The task
Skipping the images, transcribe each record below as it is.

##### Provided records #####

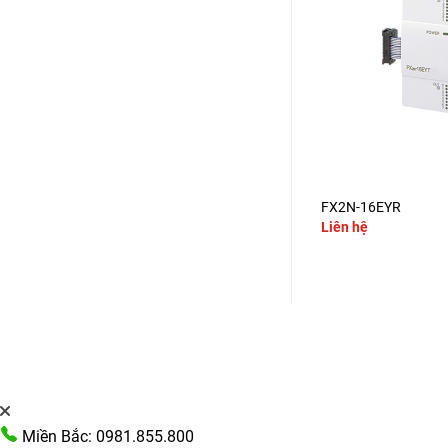
+
+
FX2N-4DA
FX2N-16EYR
Liên hệ
Liên hệ
Miền Bắc: 0981.855.800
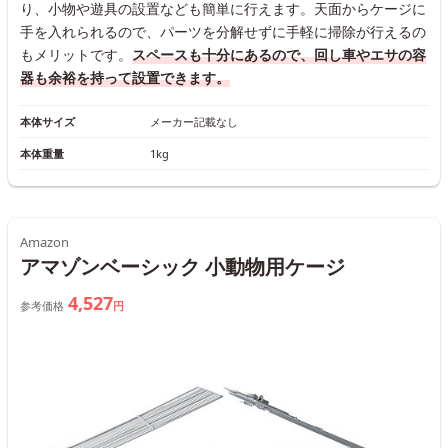
り、小物や遊具の設置なども簡単に行えます。天面からケージに
手を入れられるので、パーツを分解せずに手軽に掃除が行えるの
もメリットです。
スペースも十分にあるので、回し車やエサの容
器も余裕を持って設置できます。
本体サイズ
メーカー記載なし
本体重量
1kg
Amazon
アマゾンベーシック 小動物用ケージ
4,527
参考価格
円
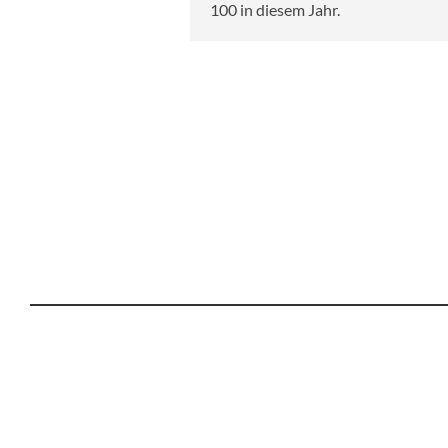
100 in diesem Jahr.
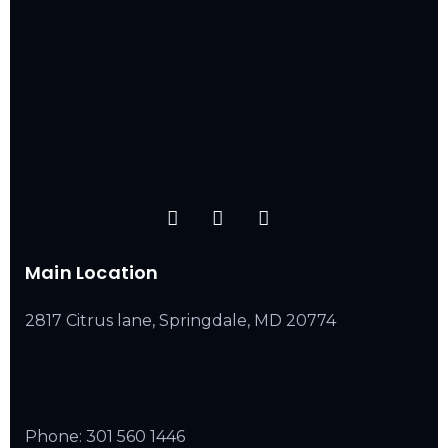
Main Location
2817 Citrus lane, Springdale, MD 20774
Phone:
301 560 1446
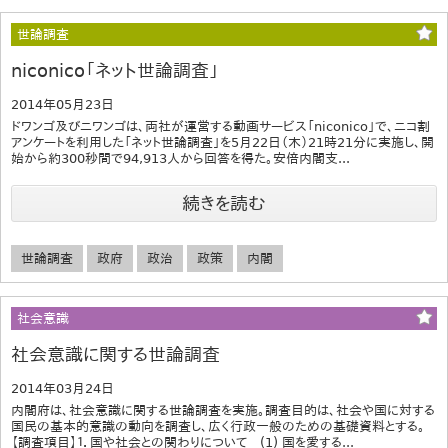
世論調査
niconico「ネット世論調査」
2014年05月23日
ドワンゴ及びニワンゴは、両社が運営する動画サービス「niconico」で、ニコ割
アンケートを利用した「ネット世論調査」を5月22日（木）21時21分に実施し、開
始から約300秒間で94,913人から回答を得た。安倍内閣支...
続きを読む
世論調査
政府
政治
政策
内閣
社会意識
社会意識に関する世論調査
2014年03月24日
内閣府は、社会意識に関する世論調査を実施。調査目的は、社会や国に対する
国民の基本的意識の動向を調査し、広く行政一般のための基礎資料とする。
【調査項目】１．国や社会との関わりについて (1) 国を愛する...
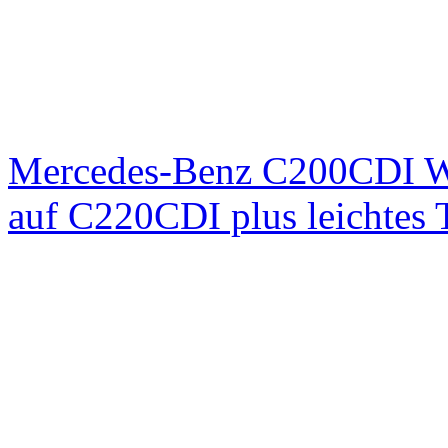
Mercedes-Benz C200CDI W
auf C220CDI plus leichtes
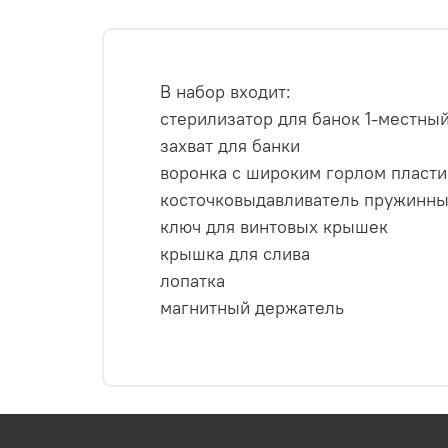
В набор входит:
стерилизатор для банок 1-местный 
захват для банки
воронка с широким горлом пласти
косточковыдавливатель пружинн
ключ для винтовых крышек
крышка для слива
лопатка
магнитный держатель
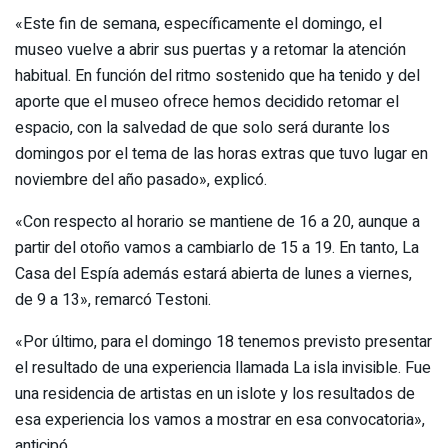
«Este fin de semana, específicamente el domingo, el
museo vuelve a abrir sus puertas y a retomar la atención
habitual. En función del ritmo sostenido que ha tenido y del
aporte que el museo ofrece hemos decidido retomar el
espacio, con la salvedad de que solo será durante los
domingos por el tema de las horas extras que tuvo lugar en
noviembre del año pasado», explicó.
«Con respecto al horario se mantiene de 16 a 20, aunque a
partir del otoño vamos a cambiarlo de 15 a 19. En tanto, La
Casa del Espía además estará abierta de lunes a viernes,
de 9 a 13», remarcó Testoni.
«Por último, para el domingo 18 tenemos previsto presentar
el resultado de una experiencia llamada La isla invisible. Fue
una residencia de artistas en un islote y los resultados de
esa experiencia los vamos a mostrar en esa convocatoria»,
anticipó.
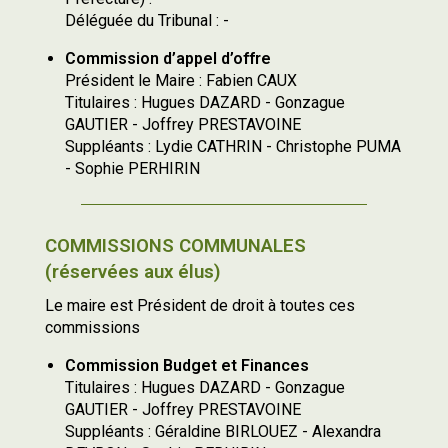
Déléguée du Tribunal : -
Commission d’appel d’offre
Président le Maire : Fabien CAUX
Titulaires : Hugues DAZARD - Gonzague
GAUTIER - Joffrey PRESTAVOINE
Suppléants : Lydie CATHRIN - Christophe PUMA
- Sophie PERHIRIN
COMMISSIONS COMMUNALES
(réservées aux élus)
Le maire est Président de droit à toutes ces
commissions
Commission Budget et Finances
Titulaires : Hugues DAZARD - Gonzague
GAUTIER - Joffrey PRESTAVOINE
Suppléants : Géraldine BIRLOUEZ - Alexandra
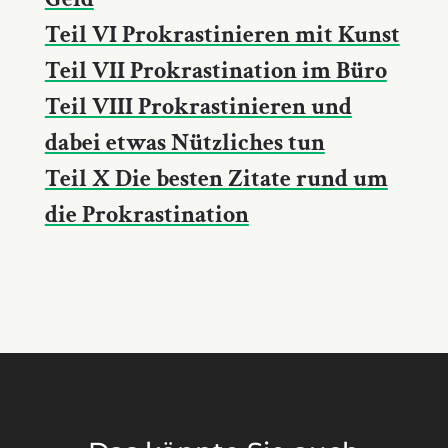
Teil VI Prokrastinieren mit Kunst
Teil VII Prokrastination im Büro
Teil VIII Prokrastinieren und
dabei etwas Nützliches tun
Teil X Die besten Zitate rund um
die Prokrastination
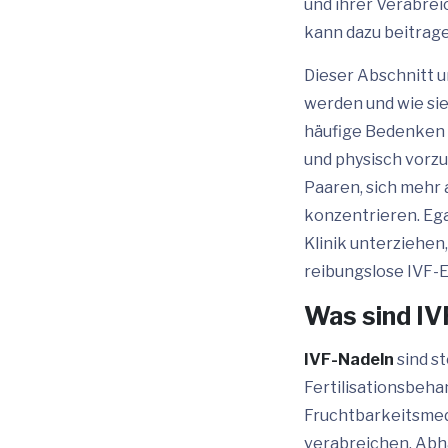
und ihrer Verabrei
kann dazu beitrage
Dieser Abschnitt 
werden und wie si
häufige Bedenken 
und physisch vorzu
Paaren, sich mehr 
konzentrieren. Egal
Klinik unterziehen
reibungslose IVF-E
Was sind IV
IVF-Nadeln
sind st
Fertilisationsbeha
Fruchtbarkeitsmed
verabreichen. Abh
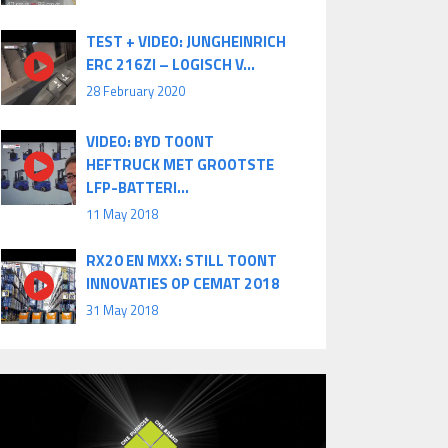
TEST + VIDEO: JUNGHEINRICH
ERC 216ZI – LOGISCH V...
28 February 2020
VIDEO: BYD TOONT
HEFTRUCK MET GROOTSTE
LFP-BATTERI...
11 May 2018
RX20 EN MXX: STILL TOONT
INNOVATIES OP CEMAT 2018
31 May 2018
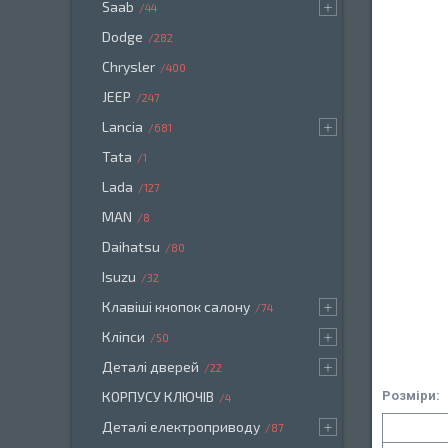
Saab
44
Dodge
282
Chrysler
400
JEEP
247
Lancia
681
Tata
1
Lada
127
MAN
8
Daihatsu
80
Isuzu
32
Клавіші кнопок салону
74
Кліпси
50
Деталі дверей
22
Розміри:
КОРПУСУ КЛЮЧІВ
4
Деталі електроприводу
87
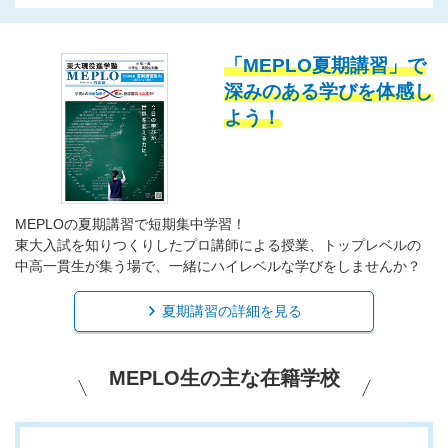
「MEPLO夏期講習」で
深みのある学びを体感し
よう！
MEPLOの夏期講習で短期集中学習！
東大入試を知りつくりしたプロ講師による授業、トップレベルの
中高一貫生が集う場で、一緒にハイレベルな学びをしませんか？
夏期講習の詳細を見る
MEPLO生の主な在籍学校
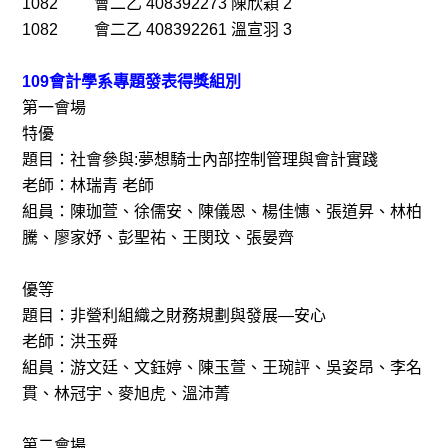
1082 會二乙 408392273 陳欣穎 2
1082 會二乙 408392261 溫宣羽 3
109會計學系專題發表得獎組別
第一會場
特優
題目：社會參與:夢想騎士內部控制管理與會計實踐
老師：林瑞青 老師
組員：陳珈萱、徐儒安、陳儀恩、楊佳憓、張道昇、林柏
騰、廖家妤、彭聖祐、王閔玟、張晏齊
優等
題目：非營利組織之財務規劃與發展—安心
老師：洪玉舜
組員：游文廷、文鈺婷、陳玉萱、王琬評、吳姿昂、李名
貫、林冠宇、麥旭虎、溫沛菁
第二會場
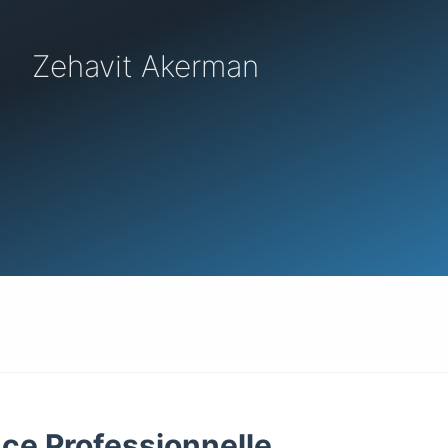
Zehavit Akerman
ce Professionnelle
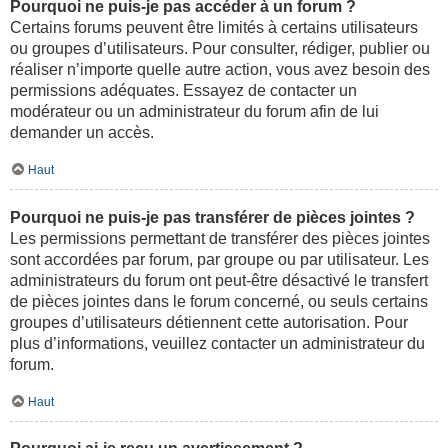
Pourquoi ne puis-je pas accéder à un forum ?
Certains forums peuvent être limités à certains utilisateurs
ou groupes d’utilisateurs. Pour consulter, rédiger, publier ou
réaliser n’importe quelle autre action, vous avez besoin des
permissions adéquates. Essayez de contacter un
modérateur ou un administrateur du forum afin de lui
demander un accès.
Haut
Pourquoi ne puis-je pas transférer de pièces jointes ?
Les permissions permettant de transférer des pièces jointes
sont accordées par forum, par groupe ou par utilisateur. Les
administrateurs du forum ont peut-être désactivé le transfert
de pièces jointes dans le forum concerné, ou seuls certains
groupes d’utilisateurs détiennent cette autorisation. Pour
plus d’informations, veuillez contacter un administrateur du
forum.
Haut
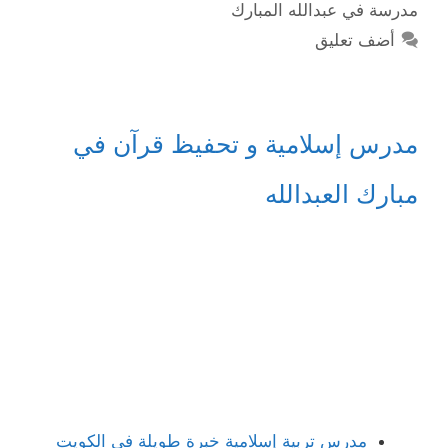
مدرسة في عبدالله المبارك
أضف تعليق
مدرس إسلامية و تحفيظ قرآن في
مبارك العبدالله
مدرس تربية إسلامية خبرة طويلة في الكويت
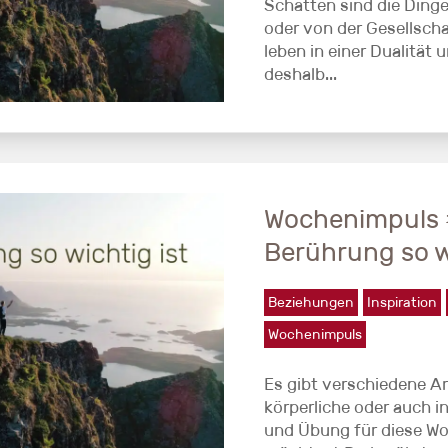
Schatten sind die Dinge
oder von der Gesellscha
leben in einer Dualität
deshalb...
Wochenimpuls 
Berührung so wi
Beziehungen
Inspiration
Wochenimpuls
Es gibt verschiedene A
körperliche oder auch i
und Übung für diese Wo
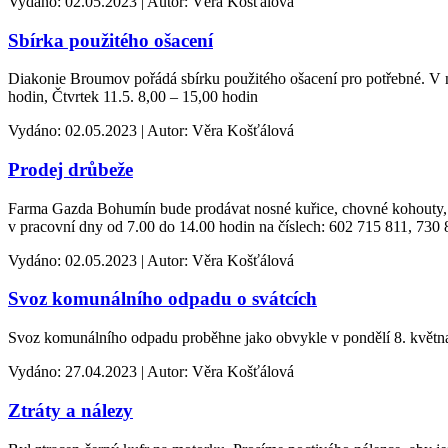
Vydáno: 02.05.2023 | Autor: Věra Košťálová
Sbírka použitého ošacení
Diakonie Broumov pořádá sbírku použitého ošacení pro potřebné. V na
hodin, Čtvrtek 11.5. 8,00 – 15,00 hodin
Vydáno: 02.05.2023 | Autor: Věra Košťálová
Prodej drůbeže
Farma Gazda Bohumín bude prodávat nosné kuřice, chovné kohouty, br
v pracovní dny od 7.00 do 14.00 hodin na číslech: 602 715 811, 730 8
Vydáno: 02.05.2023 | Autor: Věra Košťálová
Svoz komunálního odpadu o svátcích
Svoz komunálního odpadu proběhne jako obvykle v pondělí 8. květn
Vydáno: 27.04.2023 | Autor: Věra Košťálová
Ztráty a nálezy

#####

Written answer
+
+
FX2N-4DA
FX2N-16EYR
Liên hệ
Liên hệ
Miền Bắc: 0981.855.800
り、小物や遊具の設置なども簡単に行えます。天面からケージに
手を入れられるので、パーツを分解せずに手軽に掃除が行えるの
もメリットです。
スペースも十分にあるので、回し車やエサの容
器も余裕を持って設置できます。
本体サイズ
メーカー記載なし
本体重量
1kg
Amazon
アマゾンベーシック 小動物用ケージ
4,527
参考価格
円
100 in diesem Jahr.
Main Location
2817 Citrus lane, Springdale, MD 20774
Phone:
301 560 1446
世論調査
niconico「ネット世論調査」
2014年05月23日
ドワンゴ及びニワンゴは、両社が運営する動画サービス「niconico」で、ニコ割
アンケートを利用した「ネット世論調査」を5月22日（木）21時21分に実施し、開
始から約300秒間で94,913人から回答を得た。安倍内閣支...
続きを読む
世論調査
政府
政治
政策
内閣
社会意識
社会意識に関する世論調査
2014年03月24日
内閣府は、社会意識に関する世論調査を実施。調査目的は、社会や国に対する
国民の基本的意識の動向を調査し、広く行政一般のための基礎資料とする。
【調査項目】１．国や社会との関わりについて (1) 国を愛する...
Mercedes-Benz C200CDI W
auf C220CDI plus leichtes
В набор входит:
стерилизатор для банок 1-местный 
захват для банки
воронка с широким горлом пласти
косточковыдавливатель пружинн
ключ для винтовых крышек
крышка для слива
лопатка
магнитный держатель
«Este fin de semana, específicamente el domingo, el
museo vuelve a abrir sus puertas y a retomar la atención
habitual. En función del ritmo sostenido que ha tenido y del
aporte que el museo ofrece hemos decidido retomar el
espacio, con la salvedad de que solo será durante los
domingos por el tema de las horas extras que tuvo lugar en
noviembre del año pasado», explicó.
«Con respecto al horario se mantiene de 16 a 20, aunque a
partir del otoño vamos a cambiarlo de 15 a 19. En tanto, La
Casa del Espía además estará abierta de lunes a viernes,
de 9 a 13», remarcó Testoni.
«Por último, para el domingo 18 tenemos previsto presentar
el resultado de una experiencia llamada La isla invisible. Fue
una residencia de artistas en un islote y los resultados de
esa experiencia los vamos a mostrar en esa convocatoria»,
anticipó.
Déléguée du Tribunal : -
Commission d’appel d’offre
Président le Maire : Fabien CAUX
Titulaires : Hugues DAZARD - Gonzague
GAUTIER - Joffrey PRESTAVOINE
Suppléants : Lydie CATHRIN - Christophe PUMA
- Sophie PERHIRIN
COMMISSIONS COMMUNALES
(réservées aux élus)
Le maire est Président de droit à toutes ces
commissions
Commission Budget et Finances
Titulaires : Hugues DAZARD - Gonzague
GAUTIER - Joffrey PRESTAVOINE
Suppléants : Géraldine BIRLOUEZ - Alexandra
Teil VI Prokrastinieren mit Kunst
Teil VII Prokrastination im Büro
Teil VIII Prokrastinieren und
dabei etwas Nützliches tun
Teil X Die besten Zitate rund um
die Prokrastination
und ihrer Verabrei
kann dazu beitrage
Dieser Abschnitt 
werden und wie si
häufige Bedenken 
und physisch vorzu
Paaren, sich mehr 
konzentrieren. Egal
Klinik unterziehen
reibungslose IVF-E
Was sind IV
IVF-Nadeln
sind st
Fertilisationsbeha
Fruchtbarkeitsmed
verabreichen. Abh
TEST + VIDEO: JUNGHEINRICH
ERC 216ZI – LOGISCH V...
28 February 2020
VIDEO: BYD TOONT
HEFTRUCK MET GROOTSTE
LFP-BATTERI...
11 May 2018
RX20 EN MXX: STILL TOONT
INNOVATIES OP CEMAT 2018
31 May 2018
Saab
44
Dodge
282
Chrysler
400
JEEP
247
Lancia
681
Tata
1
Lada
127
MAN
8
Daihatsu
80
Isuzu
32
Клавіші кнопок салону
74
Кліпси
50
Деталі дверей
22
Розміри:
КОРПУСУ КЛЮЧІВ
4
Деталі електроприводу
87
「MEPLO夏期講習」で
深みのある学びを体感し
よう！
MEPLOの夏期講習で短期集中学習！
東大入試を知りつくりしたプロ講師による授業、トップレベルの
中高一貫生が集う場で、一緒にハイレベルな学びをしませんか？
夏期講習の詳細を見る
MEPLO生の主な在籍学校
1082 會二乙 408392273 陳欣穎 2
1082 會二乙 408392261 溫宣羽 3
109會計學系專題發表得獎組別
第一會場
特優
題目：社會參與:夢想騎士內部控制管理與會計實踐
老師：林瑞青 老師
組員：陳珈萱、徐儒安、陳儀恩、楊佳憓、張道昇、林柏
騰、廖家妤、彭聖祐、王閔玟、張晏齊
優等
題目：非營利組織之財務規劃與發展—安心
老師：洪玉舜
組員：游文廷、文鈺婷、陳玉萱、王琬評、吳姿昂、李名
貫、林冠宇、麥旭虎、溫沛菁
第二會場
Zehavit Akerman
ce Professionnelle
Pourquoi ne puis-je pas accéder à un forum ?
Certains forums peuvent être limités à certains utilisateurs
ou groupes d’utilisateurs. Pour consulter, rédiger, publier ou
réaliser n’importe quelle autre action, vous avez besoin des
permissions adéquates. Essayez de contacter un
modérateur ou un administrateur du forum afin de lui
demander un accès.
Haut
Pourquoi ne puis-je pas transférer de pièces jointes ?
Les permissions permettant de transférer des pièces jointes
sont accordées par forum, par groupe ou par utilisateur. Les
administrateurs du forum ont peut-être désactivé le transfert
de pièces jointes dans le forum concerné, ou seuls certains
groupes d’utilisateurs détiennent cette autorisation. Pour
plus d’informations, veuillez contacter un administrateur du
forum.
Haut
مدرسة في عبدالله المبارك
أضف تعليق
مدرس إسلامية و تحفيظ قرآن في
مبارك العبدالله
مدرس تربية إسلامية خبرة طويلة في الكويت
Schatten sind die Dinge
oder von der Gesellscha
leben in einer Dualität
deshalb...
Wochenimpuls 
Berührung so wi
Beziehungen
Inspiration
Wochenimpuls
Es gibt verschiedene A
körperliche oder auch i
und Übung für diese Wo
Vydáno: 02.05.2023 | Autor: Věra Košťálová
Sbírka použitého ošacení
Diakonie Broumov pořádá sbírku použitého ošacení pro potřebné. V na
hodin, Čtvrtek 11.5. 8,00 – 15,00 hodin
Vydáno: 02.05.2023 | Autor: Věra Košťálová
Prodej drůbeže
Farma Gazda Bohumín bude prodávat nosné kuřice, chovné kohouty, br
v pracovní dny od 7.00 do 14.00 hodin na číslech: 602 715 811, 730 8
Vydáno: 02.05.2023 | Autor: Věra Košťálová
Svoz komunálního odpadu o svátcích
Svoz komunálního odpadu proběhne jako obvykle v pondělí 8. květn
Vydáno: 27.04.2023 | Autor: Věra Košťálová
Ztráty a nálezy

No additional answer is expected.